--- Available data Enclosed Below ---

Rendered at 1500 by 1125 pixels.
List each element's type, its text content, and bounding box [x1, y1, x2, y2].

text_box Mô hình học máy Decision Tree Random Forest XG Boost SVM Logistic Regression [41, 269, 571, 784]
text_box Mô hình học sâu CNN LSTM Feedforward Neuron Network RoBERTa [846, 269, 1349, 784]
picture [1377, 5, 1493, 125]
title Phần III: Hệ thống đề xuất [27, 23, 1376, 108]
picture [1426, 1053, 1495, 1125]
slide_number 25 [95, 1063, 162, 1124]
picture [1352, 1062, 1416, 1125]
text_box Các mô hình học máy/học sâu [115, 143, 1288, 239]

--- End of Enclosed Available data ---

**Requirement**:
Your reply must reproduce all records above exactly.

**Answer**:
Rendered at 1500 by 1125 pixels.
List each element's type, its text content, and bounding box [x1, y1, x2, y2].

text_box Mô hình học máy Decision Tree Random Forest XG Boost SVM Logistic Regression [41, 269, 571, 784]
text_box Mô hình học sâu CNN LSTM Feedforward Neuron Network RoBERTa [846, 269, 1349, 784]
picture [1377, 5, 1493, 125]
title Phần III: Hệ thống đề xuất [27, 23, 1376, 108]
picture [1426, 1053, 1495, 1125]
slide_number 25 [95, 1063, 162, 1124]
picture [1352, 1062, 1416, 1125]
text_box Các mô hình học máy/học sâu [115, 143, 1288, 239]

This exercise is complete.